Published in final edited form as: Cell Rep. 2020 Jul 21;32(3):107919. doi: 10.1016/j.celrep.2020.107919

Figure 6. OT Neurons Expressing the D1 Receptor Promote Behavioral Engagement.

Figure 6.

(A) Optical fiber implant locations from mice contributing optical-intracranial self-stimulation (opto-ICSS) data, segregated based on those mice that learned versus failed to acquire phase 1 of the task.

(B) Representative image of an optical fiber positioned within/immediately above the OT of a D1-Cre mouse that was previously injected with AAV.ChR2. Red dashed line indicates the dorsal border of the OT. Scale bar, 100 μm.

(C) Opto-ICSS task schematic wherein mice were required to nose poke in exchange for blue-light-mediated optogenetic excitation of OT D1 neurons. At least 2 weeks following injection with either a floxed AAV encoding ChR2 and a reporter fluorophore (AAV.ChR2) or a floxed AAV solely encoding a reporter fluorophore (AAV), mice were shaped on the opto-ICSS task. Please see Results for a description of the four task phases.

(D) Pie chart indicating that all but one AAV.ChR2 mouse reached criterion performance on phase 1 of the task.

(E) In (i), performance of two example mice during phases 2–4 of the opto-ICSS task is indicated. The mice displayed diversity in their number of pokes into the active port and in the percentage of pokes displayed for the active (blue-light-emitting) versus inactive ports. Both of these mice reached criterion on phase 2 and phase 3 wherein they had to learn to redirect their poking for a new active port location (reversal learning). Indicated also is the behavior of these two mice during extinction, wherein the port lights were on (viz., both ports were visually “active”) but no optogenetic stimulation was available regardless of poking. Asterisks indicated data plotted as “active port” referring to the previously active port in phase 3. Blue insets illustrate each animal’s inter-poke intervals (open circles) throughout the indicated behavioral session. (ii) A win-loss plot for mouse 127 from sessions 2–5.

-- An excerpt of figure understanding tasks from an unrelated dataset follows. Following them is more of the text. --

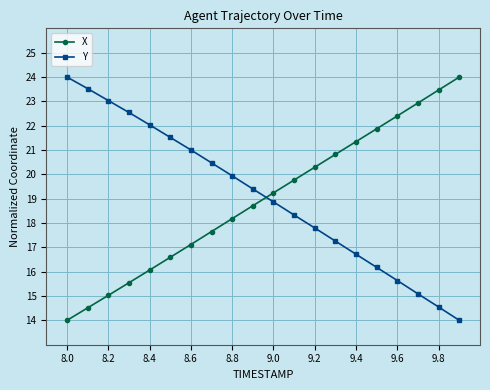

Does the chart display data point markers on the line(s)?

Yes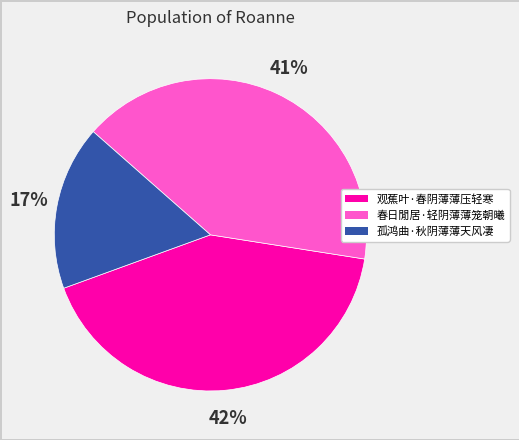

Is 春日閒居·轻阴薄薄笼朝曦 the majority of the pie?

No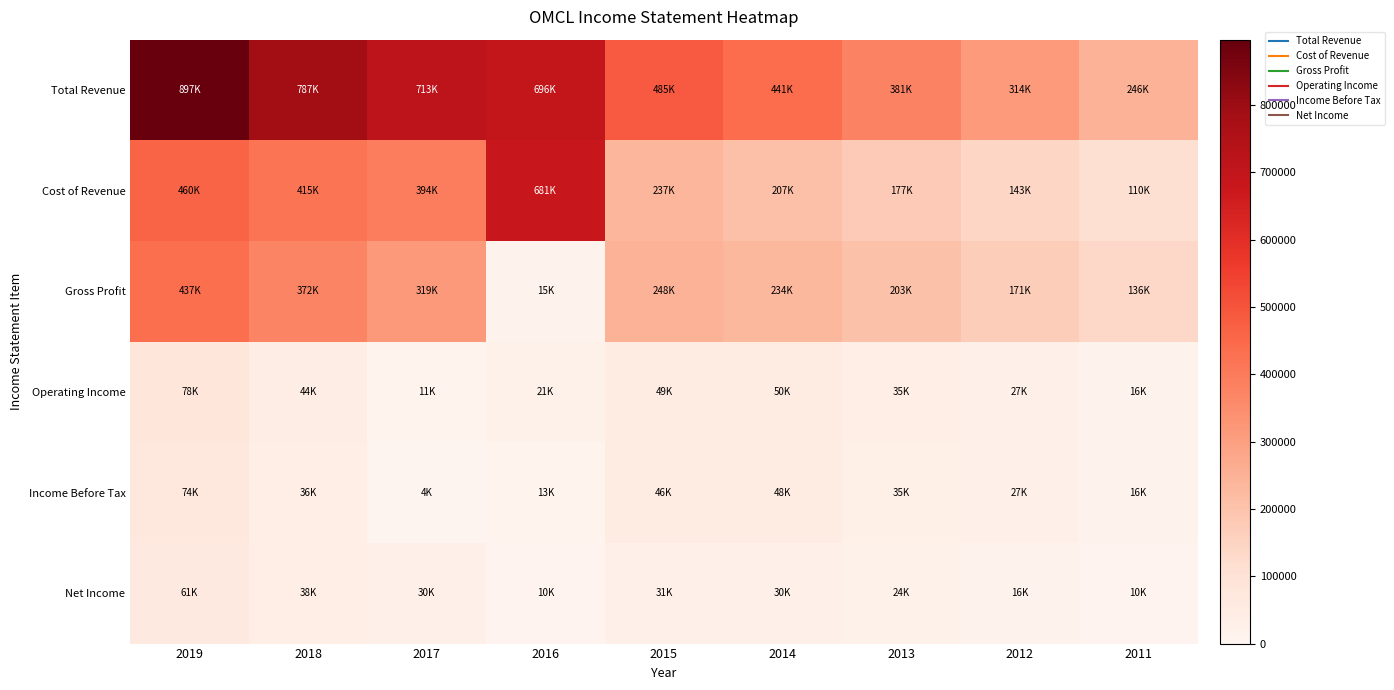

Reading left to right, what are all the values shown in this chart?

Total Revenue: 2019=897000	2018=787300	2017=712700	2016=695900	2015=484600	2014=440900	2013=380600	2012=314000	2011=245500
Cost of Revenue: 2019=460100	2018=415000	2017=394100	2016=681300	2015=236600	2014=207000	2013=177200	2012=143400	2011=109800
Gross Profit: 2019=436900	2018=372300	2017=318600	2016=14600	2015=247900	2014=233900	2013=203400	2012=170600	2011=135800
Operating Income: 2019=78400	2018=44400	2017=11100	2016=21400	2015=48600	2014=49600	2013=35300	2012=27100	2011=16200
Income Before Tax: 2019=73900	2018=35600	2017=4500	2016=13000	2015=46200	2014=48500	2013=35000	2012=27100	2011=16100
Net Income: 2019=61300	2018=37700	2017=30500	2016=9800	2015=30800	2014=30500	2013=24000	2012=16200	2011=10400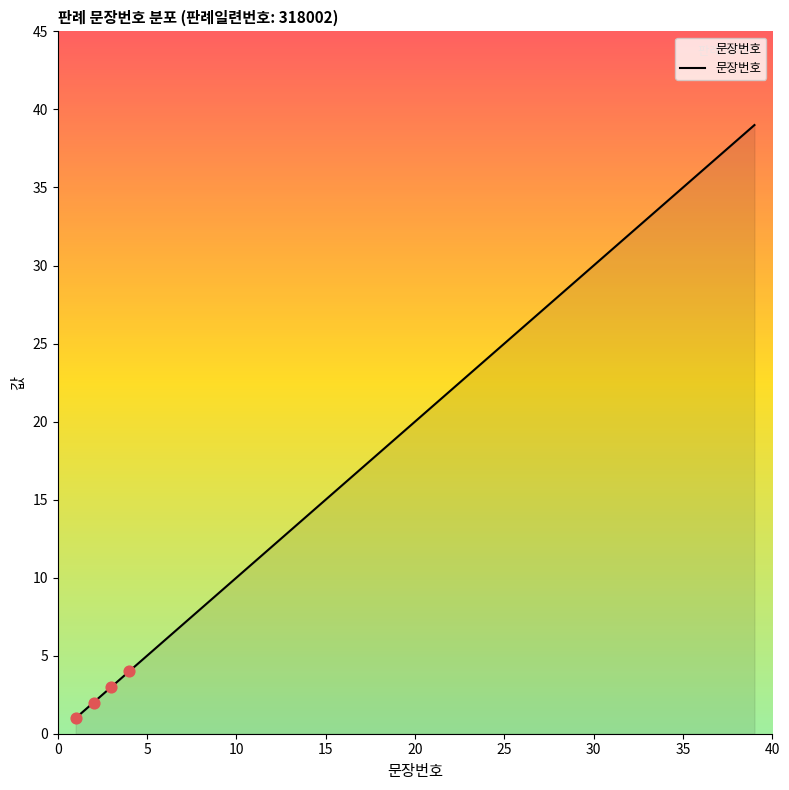

What is the greatest value displayed?

39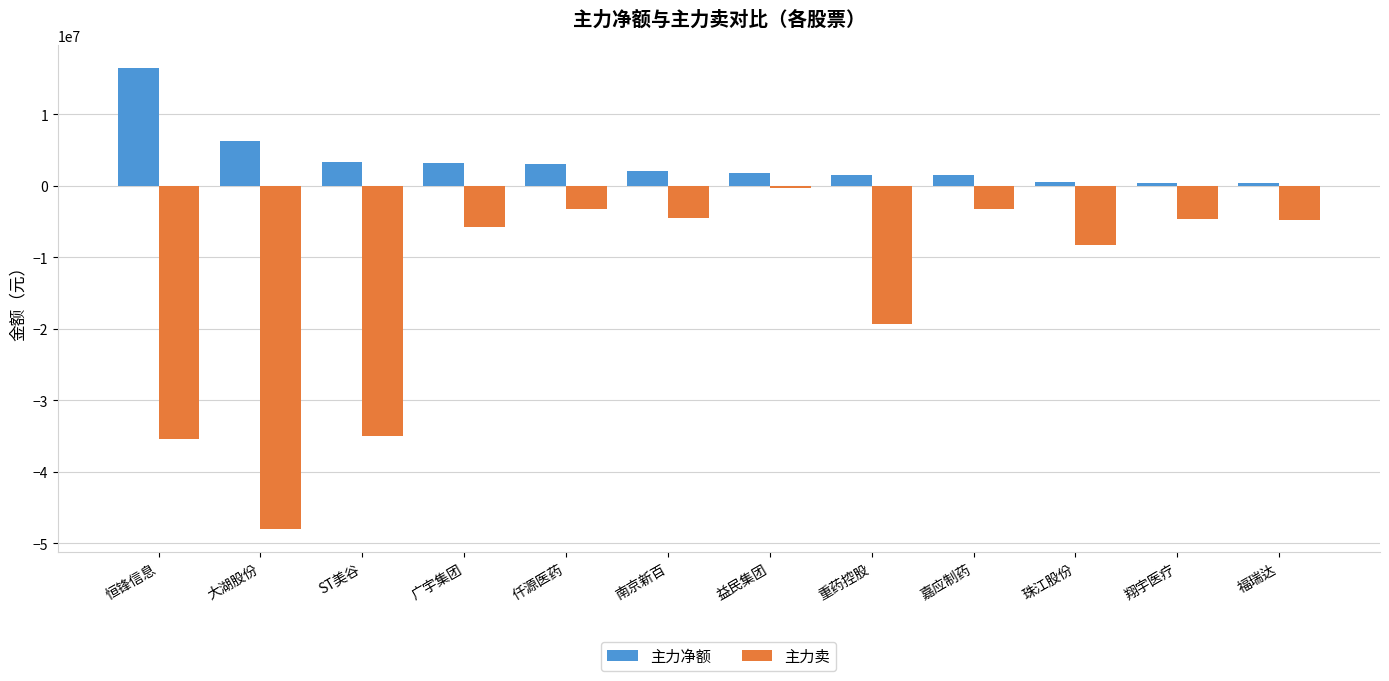

Which series has the widest spread of values?

主力卖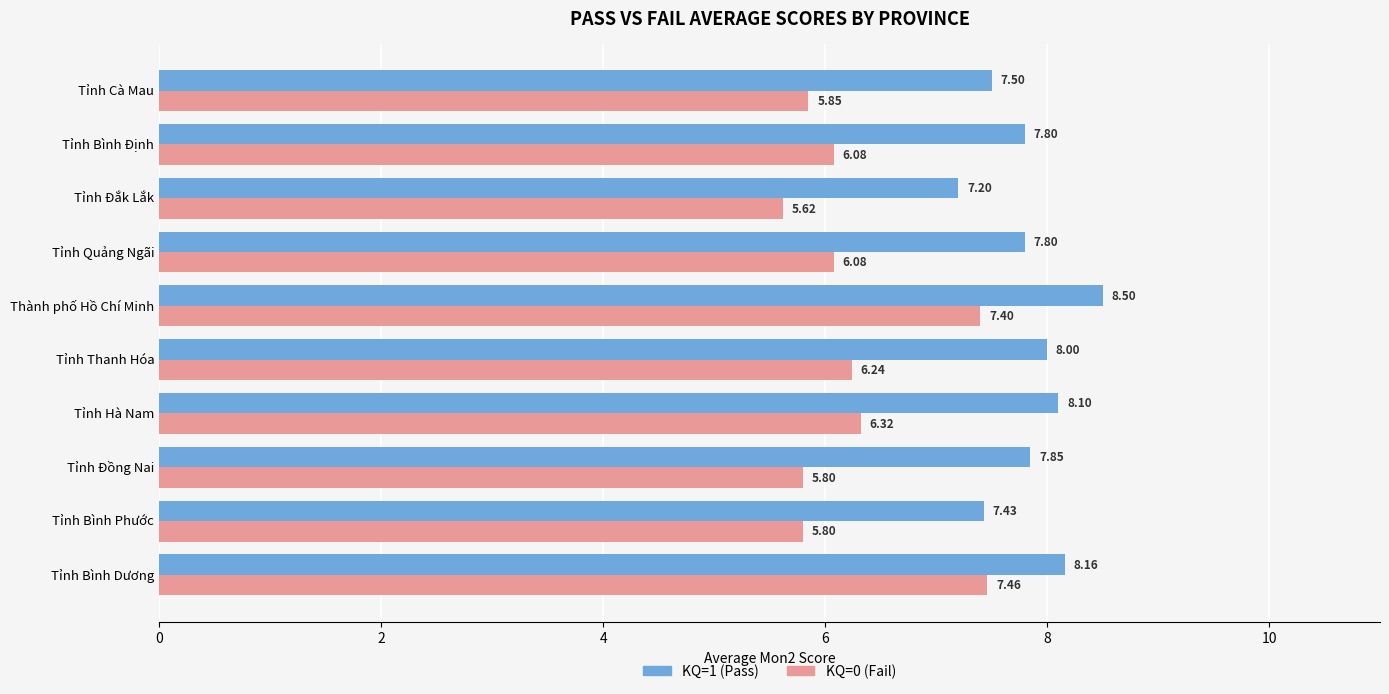

At which category is the sum across all series the highest?

Thành phố Hồ Chí Minh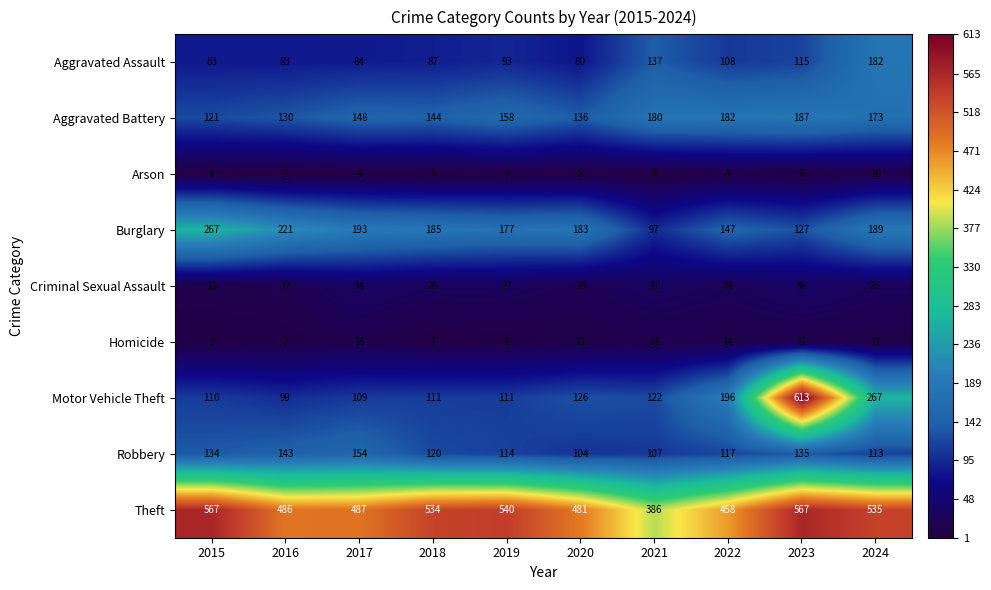

At which category is the sum across all series the highest?

2023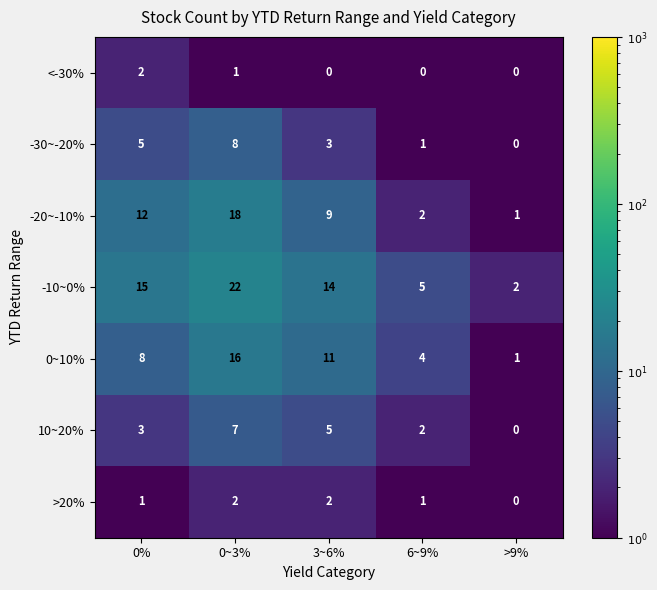

What is the total value across all series at 0%?

46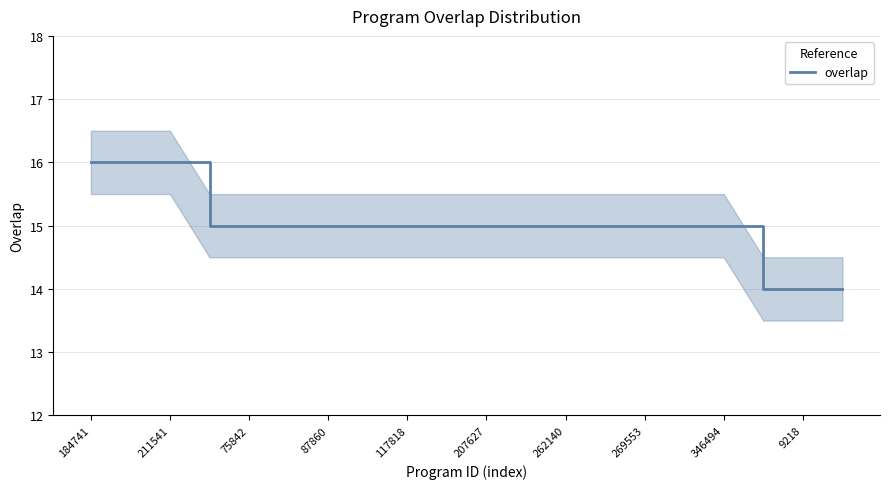

The overlap series shows 15 at 269553. True or false?

True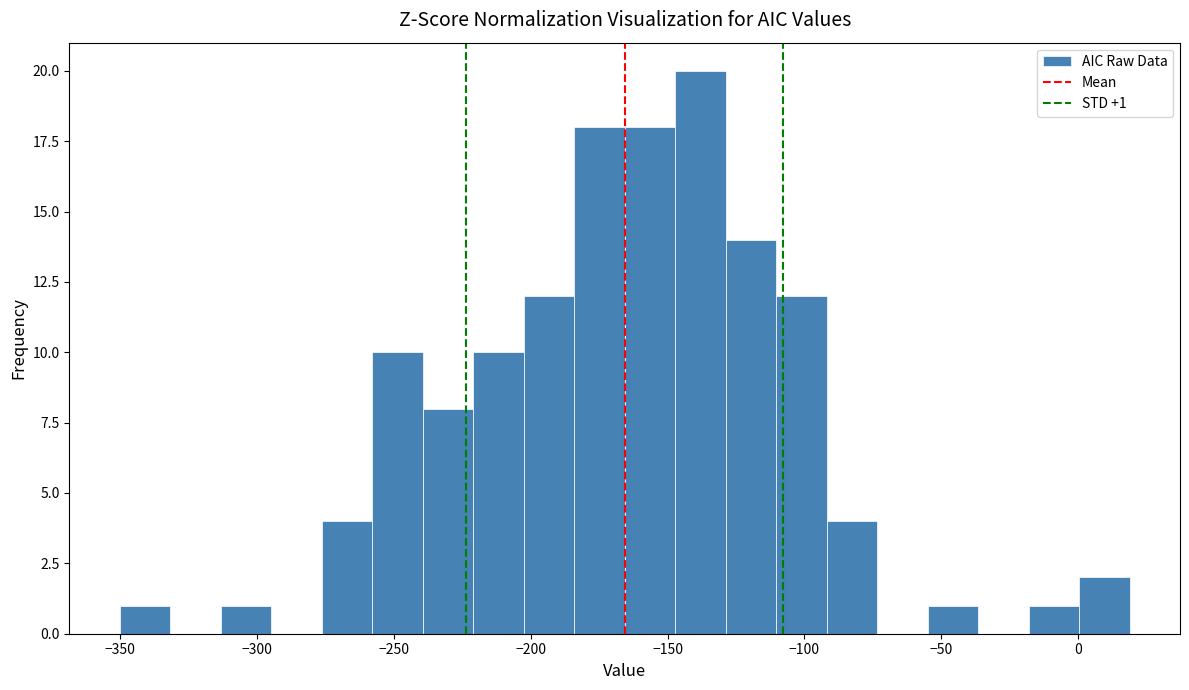

Read against the x-axis, roughly where is the centre of the tallest bar?

-140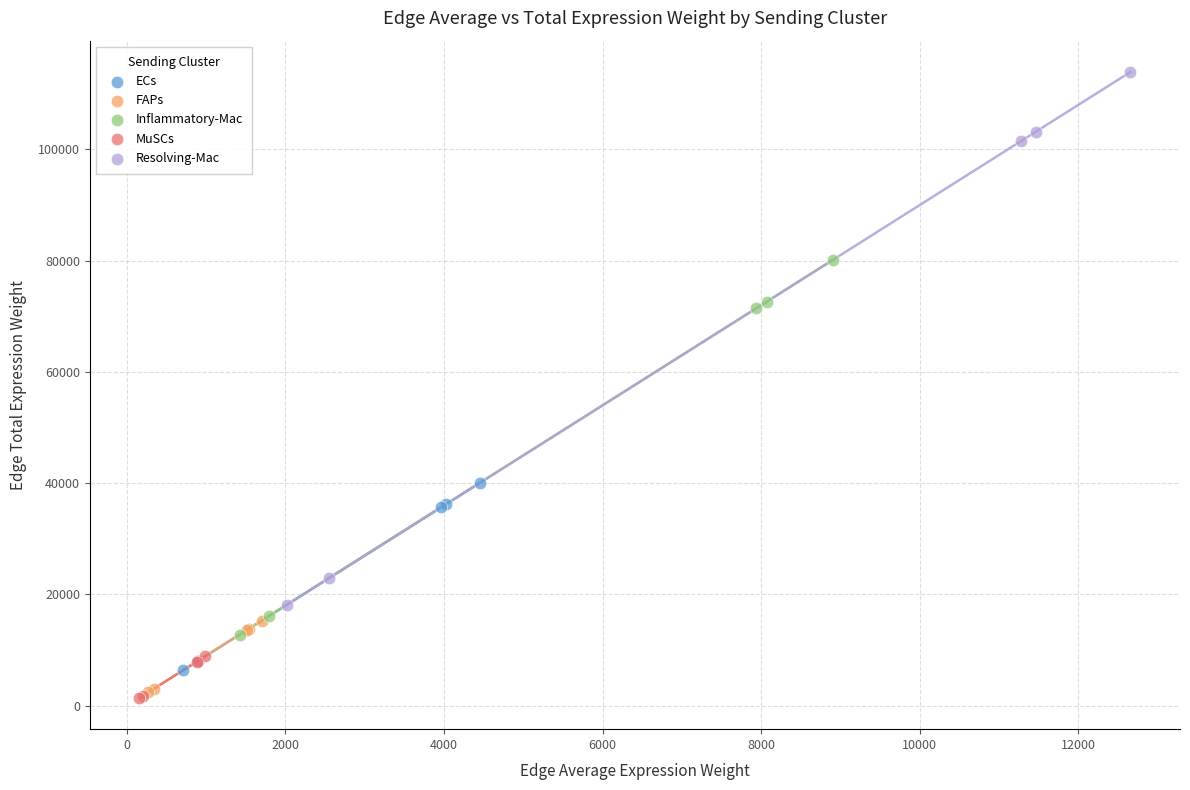

Which series contains the highest Y value?

Resolving-Mac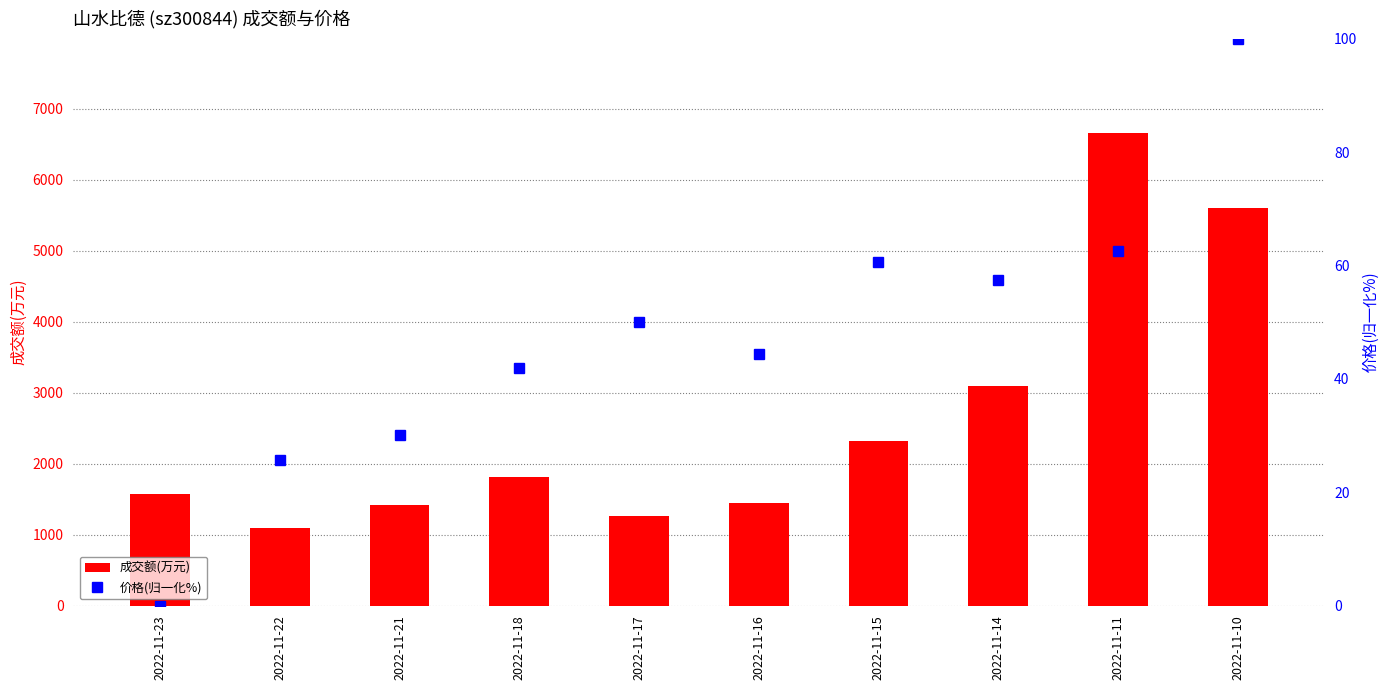

Does the chart contain stacked bars?

No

(F) Quantification of opto-ICSS data indicating that ChR2-mediated stimulation of OT D1 neurons promotes task engagement. The first phase of reversal learning resulted in a significant reduction in the percentage of pokes for the new active port, which, with experience, was restored on the last session of the reversal phase and again reduced during subsequent extinction testing. Data points indicate individual mice. Green data points indicate individual mice, with the population averages (±SEM) overlaid. ***p < 0.0001.